The Tropical Rainfall Measuring Mission (TRMM) satellite is a novel mission to observe rainfall from space. The precipitation radar onboard the TRMM operates at 13.8 GHz. It measures several parameters which help to understand the cloud microphysics, viz. the characteristics of the melting layer, rainfall intensity, etc. However, at such a high frequency, the raindrops cause absorption and scattering of the signal leading to attenuation. Thus, the signal strength reduces, causing degradation of the signal. The knowledge of attenuation is of immense importance to the link designers. Besides, it has its applications in defense.
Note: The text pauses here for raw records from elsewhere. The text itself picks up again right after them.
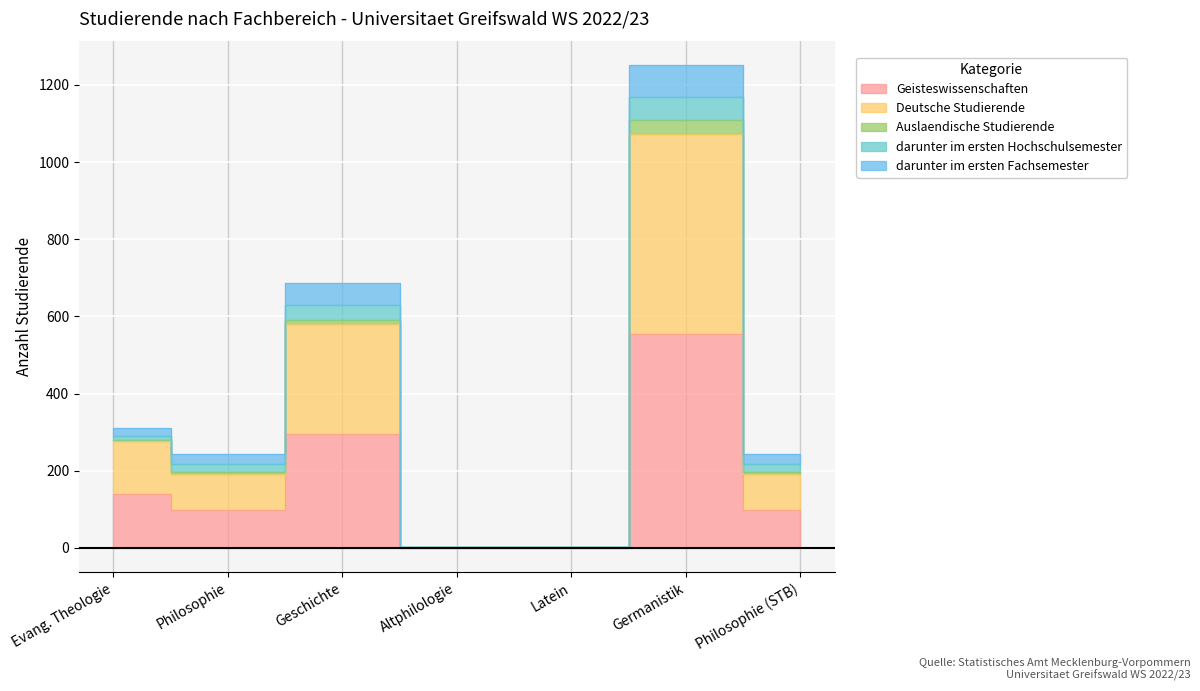

Which has a higher value, Philosophie (STB) or Geschichte?

Geschichte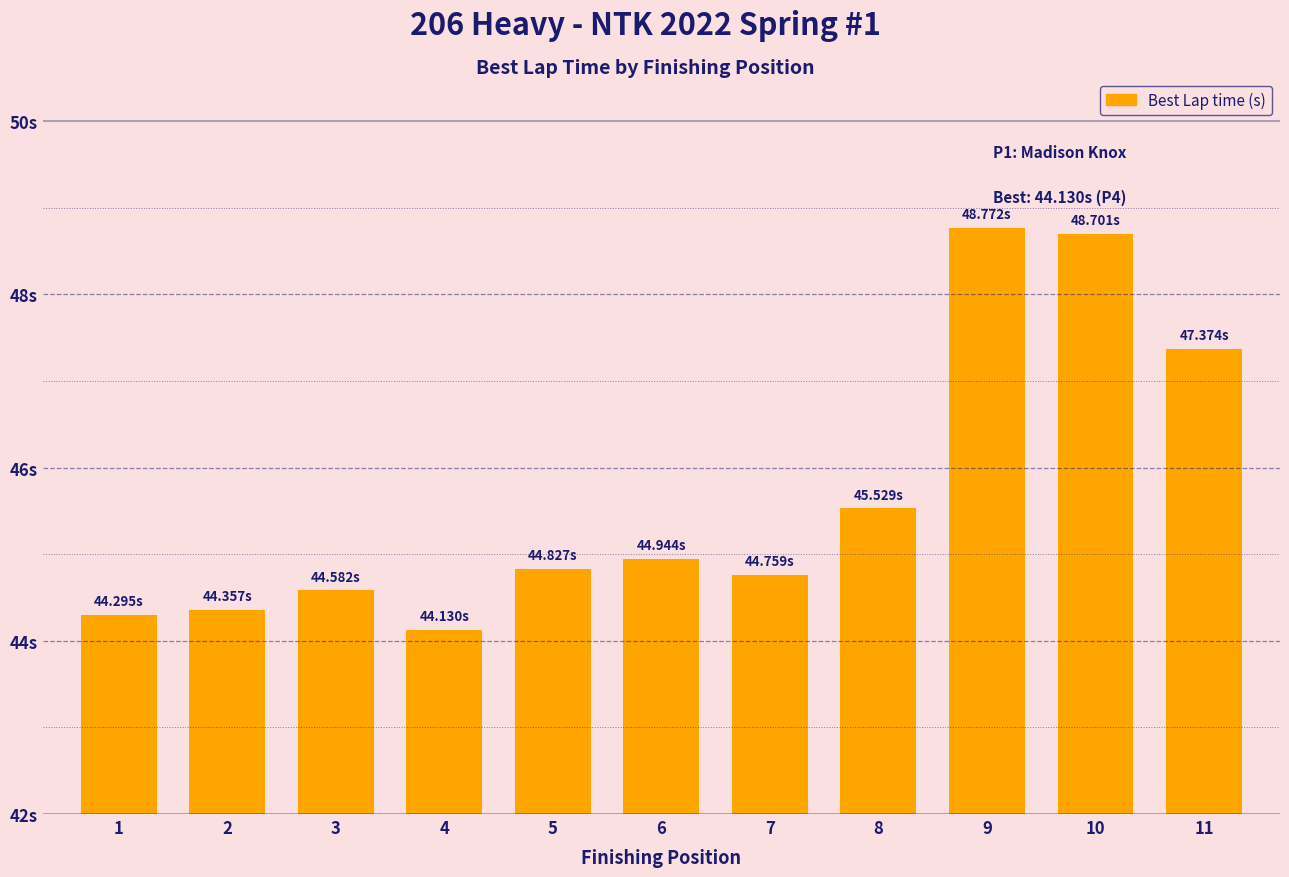

Does the chart contain any negative values?

No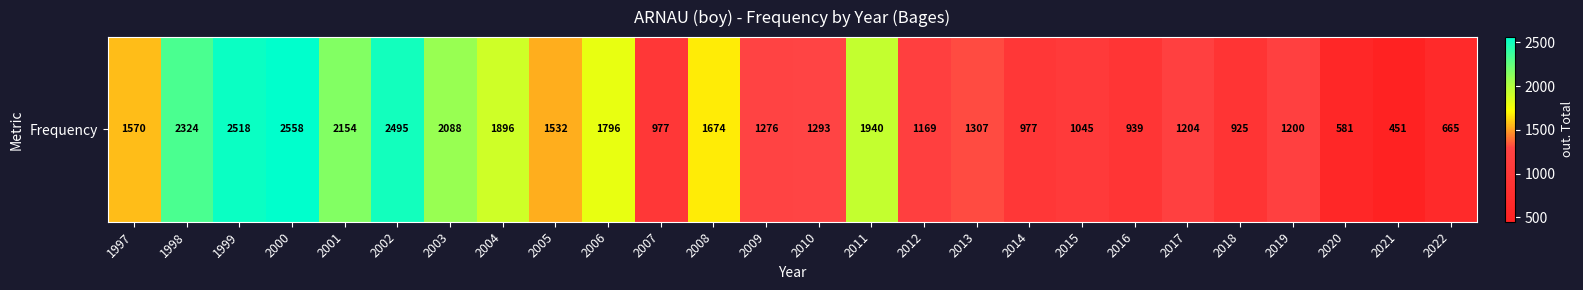

Count the number of data series in this chart.

1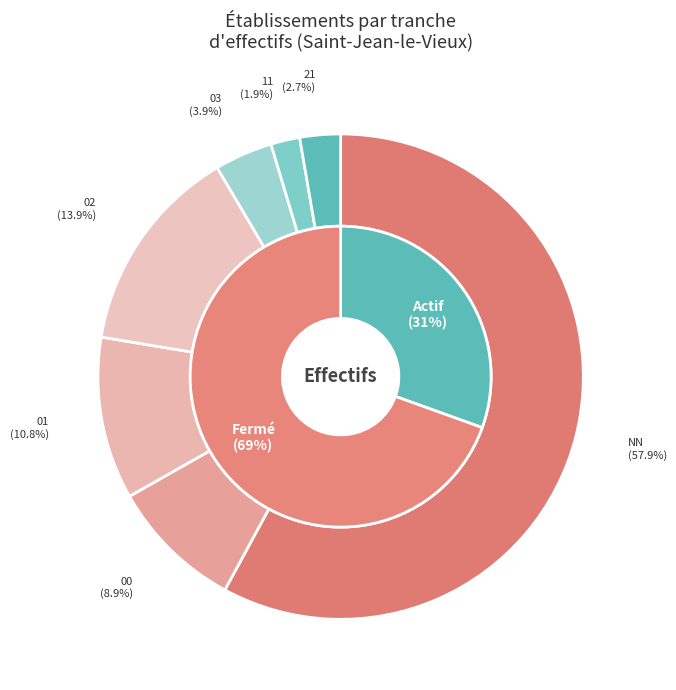

Which category has the biggest portion of the pie?

NN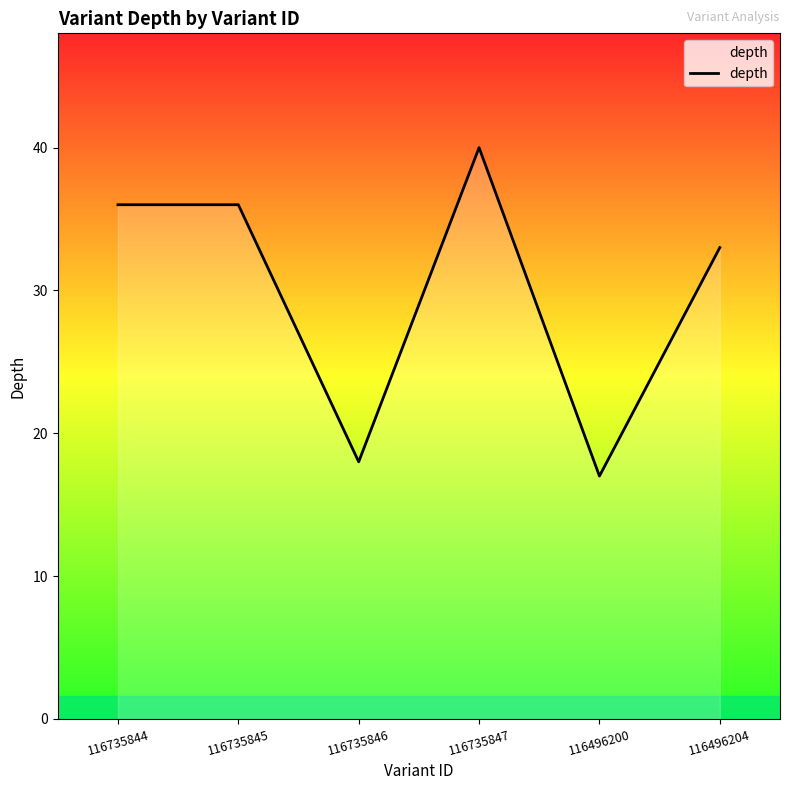

Reading left to right, transcribe all the data shown in this chart.

36	36	18	40	17	33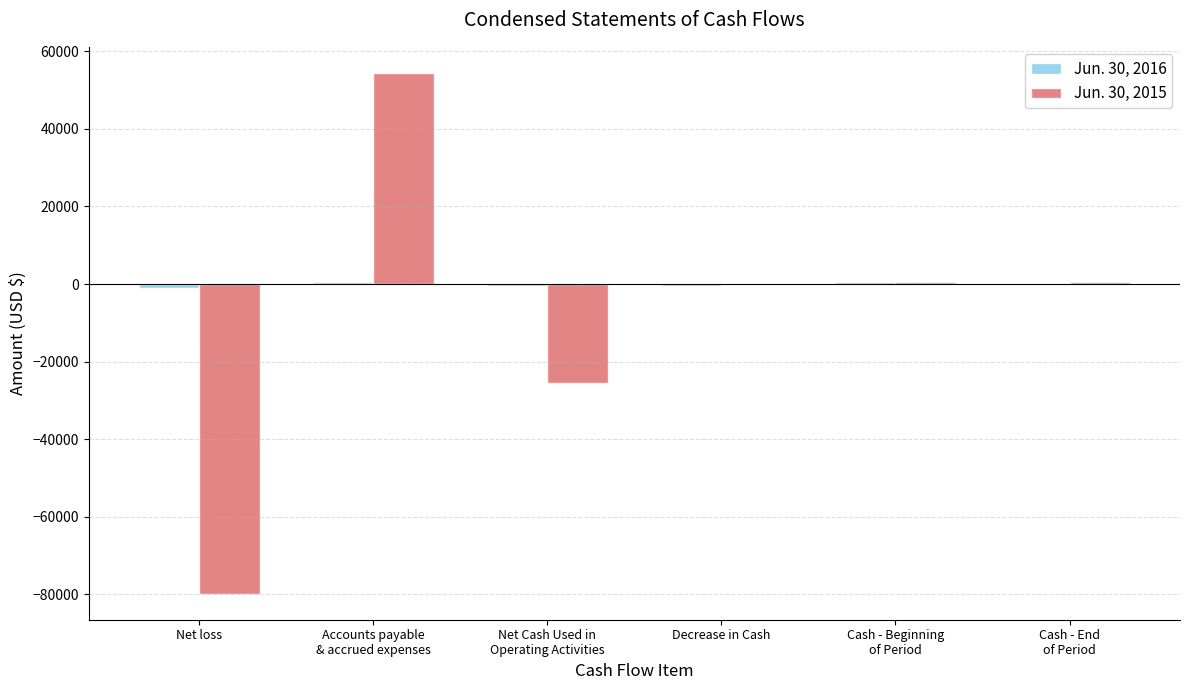

Are the bars grouped side by side (vs. stacked)?

Yes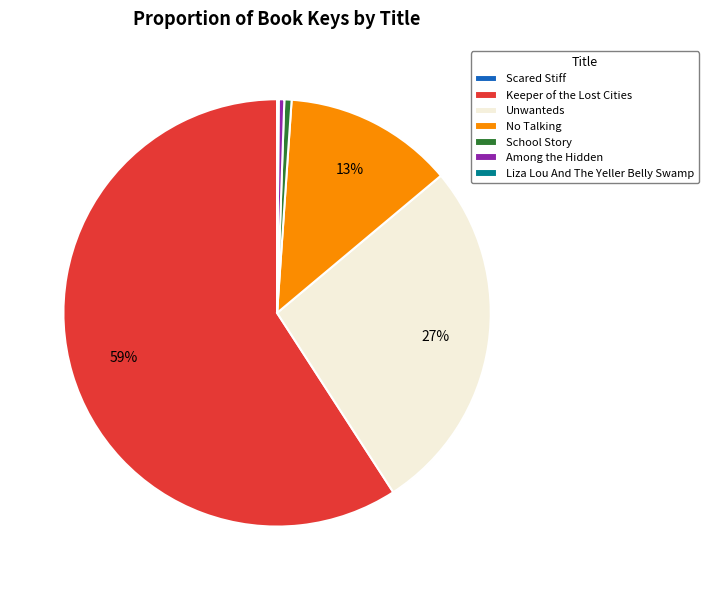

Which category has the biggest portion of the pie?

Keeper of the Lost Cities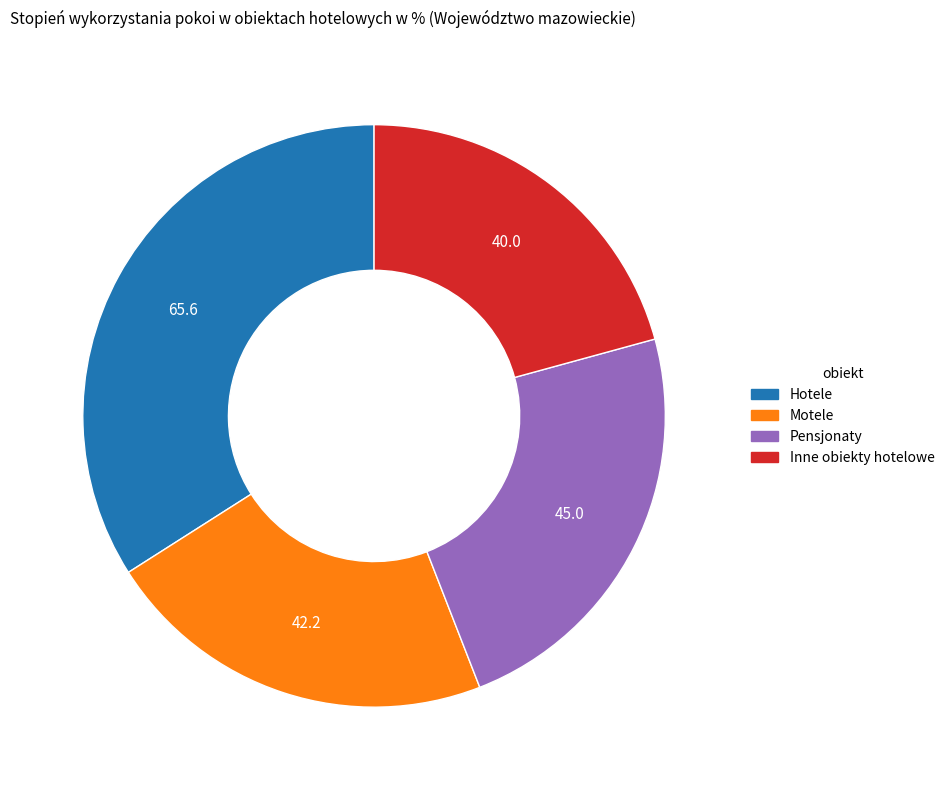

Which has a higher value, Hotele or Pensjonaty?

Hotele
The knowledge of attenuation is also necessary for climate study as it gives an insight into drop-size distribution. In this paper, the authors have attempted to estimate attenuation from the ITU-R model by using the TRMM-retrieved rainfall as an input. They have validated the attenuation measured by the TRMM against that estimated using the ITU-R model. The study includes a few locations in the Indian subcontinent, namely, Bangalore (12.97°N, 77.59°E), Guwahati (26.14°N, 91.74°E), Chennai (13.08°N, 80.27°E), Delhi (28.70°N, 77.10°E), Kakdwip (21.87°N, 88.18°E), Kolkata (22.57°N, 88.36°E), Karaikal (10.92°N, 79.83°E), Mumbai (19.07°N, 72.87°E), Panjim (15.49°N, 73.82°E), Puri (19.81°N, 85.83°E), Machilipatnam (16.19°N, 81.13°E), Vishakhapatnam (17.68°N, 83.21°E), Salem (11.66°N, 78.14°E), Trivandrum (8.52°N, 76.93°E), and Mangalore (12.91°N, 74.85°E). Some of the locations so chosen lie along the East and West coasts of India. The period of study includes 1998-2002. The study shows that over Trivandrum and Kakdwip, the two matches very well. However, over other locations, sometimes the TRMM-estimated attenuation values overestimate. At times, these underestimate. The RMS error over these locations varies between 0.177 at Trivandrum to 22.004 at Bangalore. Besides, the investigation shows that the rainfall versus attenuation relationship is not always a power relation as accepted globally. Instead, the relationship between the two varies from one location to another.

Keywords


Attenuation, Rainfall, Tropical Rainfall Measuring Mission, ITU-R Model, Elevation Angle.